→ **RECORDS FOR THIS EXERCISE**
····················
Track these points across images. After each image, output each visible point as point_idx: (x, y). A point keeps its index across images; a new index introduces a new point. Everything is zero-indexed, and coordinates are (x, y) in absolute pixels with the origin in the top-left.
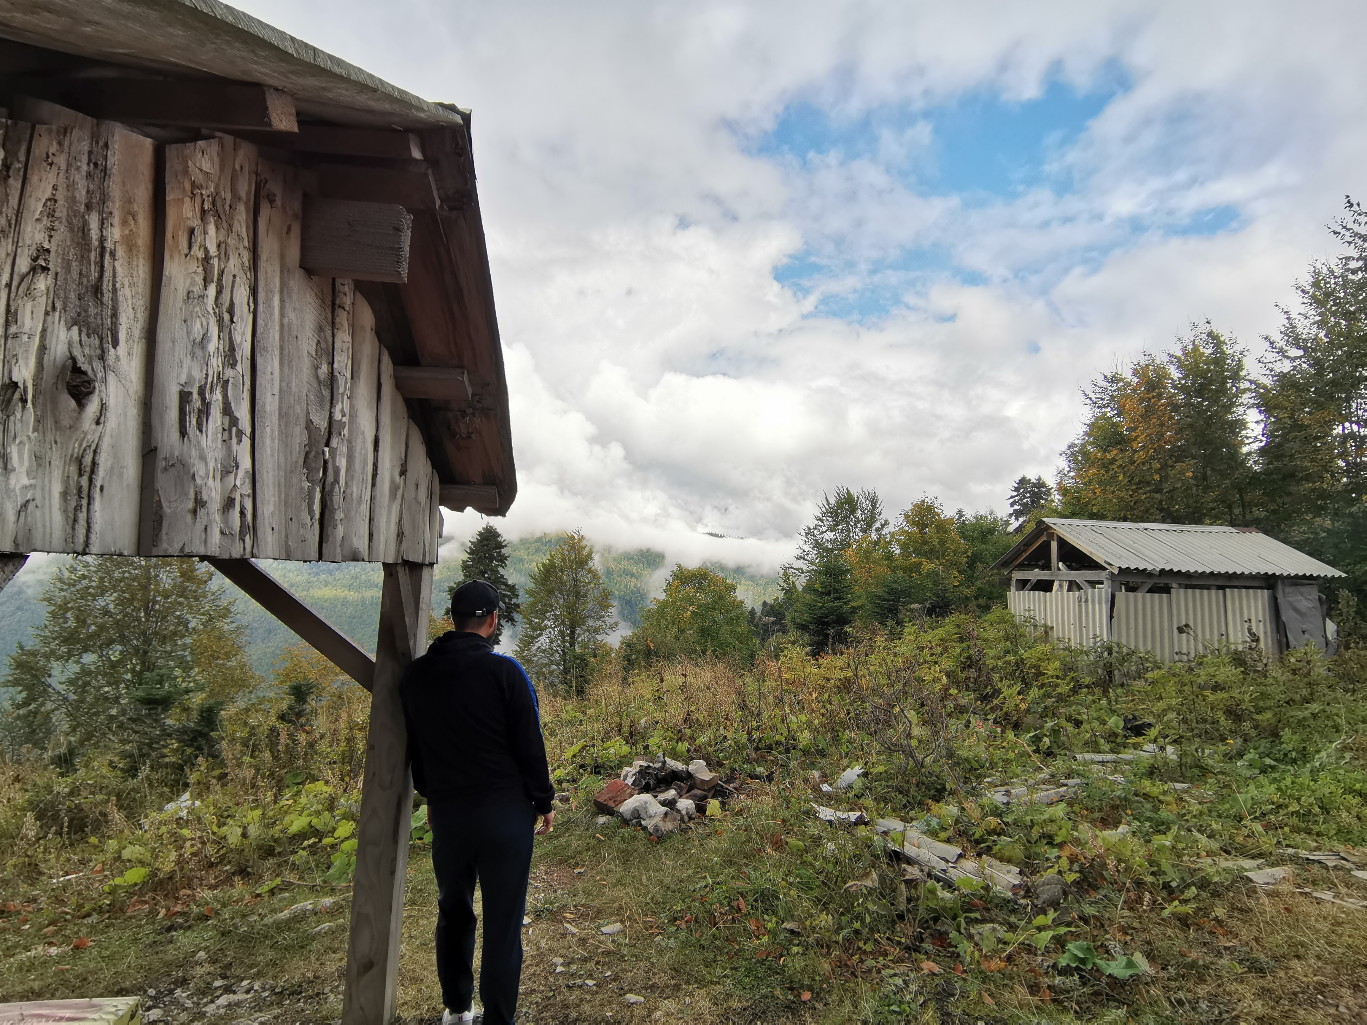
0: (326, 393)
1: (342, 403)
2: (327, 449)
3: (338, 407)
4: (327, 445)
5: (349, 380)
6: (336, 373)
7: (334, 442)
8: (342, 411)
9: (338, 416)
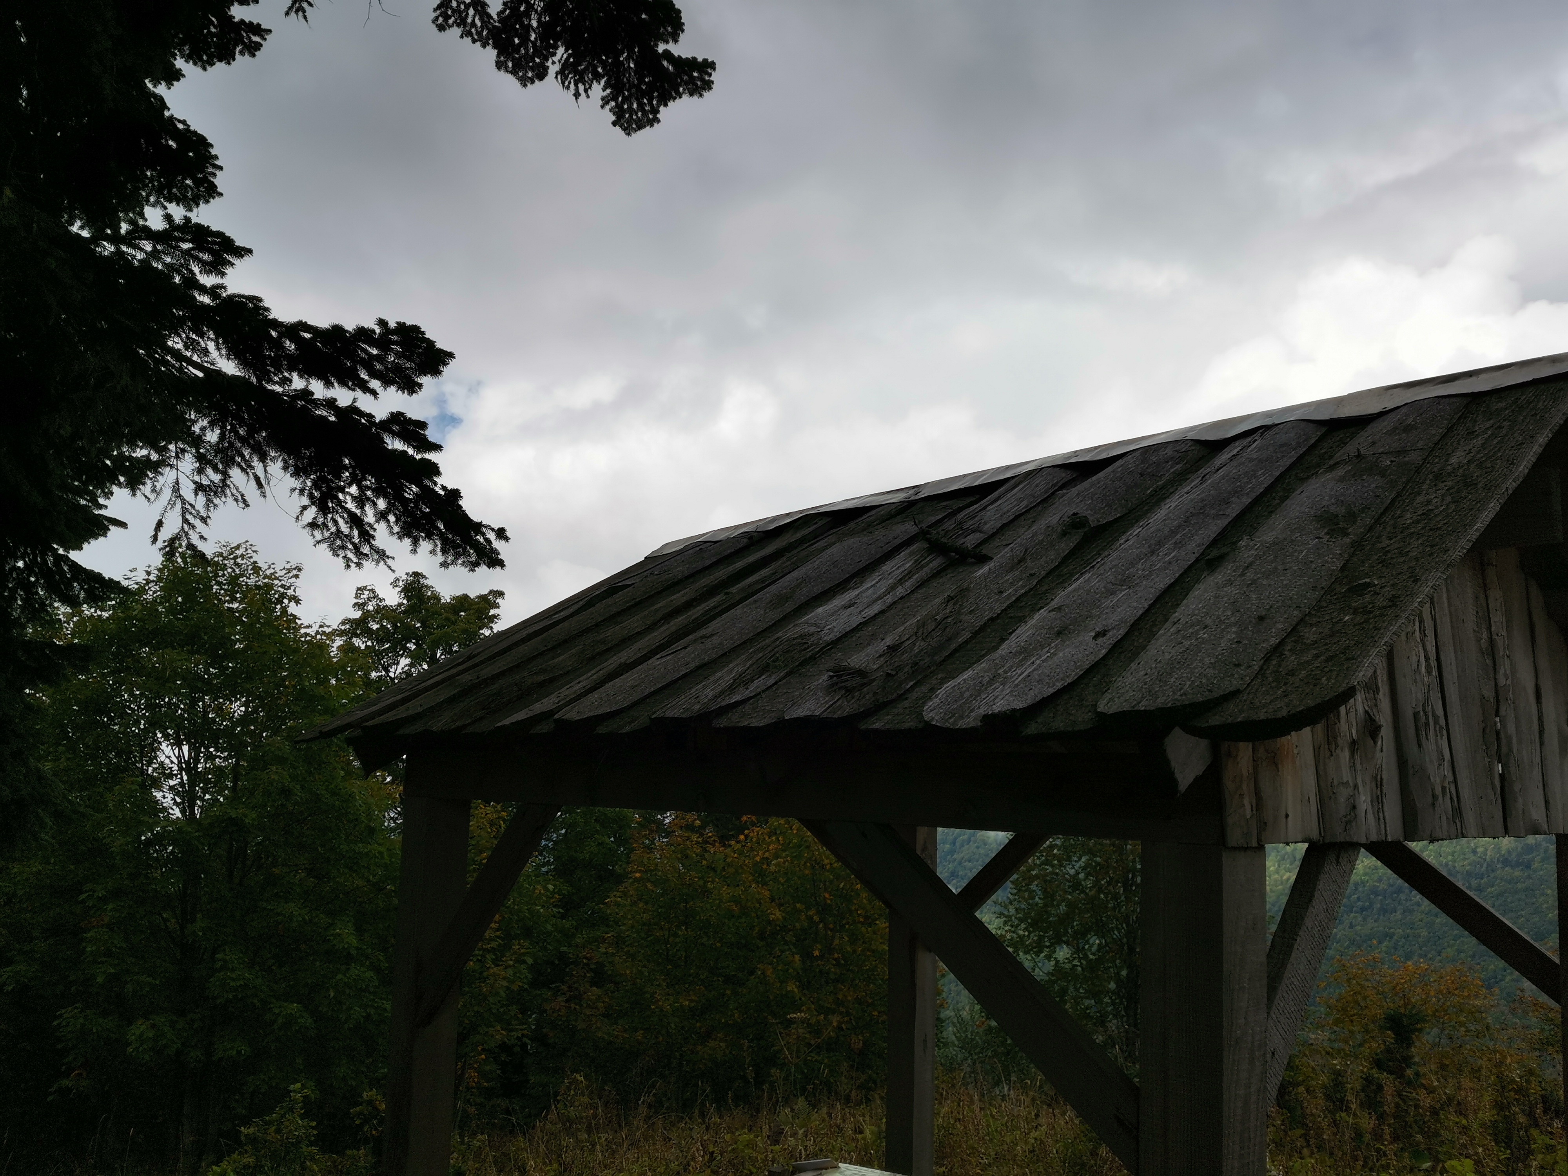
····················
→ **WHAT THE TASK REQUIRES**
The whole listing above must be returned exactly as written, with no pictures carried over.

→ **SOLUTION**
Track these points across images. After each image, output each visible point as point_idx: (x, y). A point keeps its index across images; a new index introduces a new point. Everything is zero-indexed, and coordinates are (x, y) in absolute pixels with the origin in the top-left.
0: (326, 393)
1: (342, 403)
2: (327, 449)
3: (338, 407)
4: (327, 445)
5: (349, 380)
6: (336, 373)
7: (334, 442)
8: (342, 411)
9: (338, 416)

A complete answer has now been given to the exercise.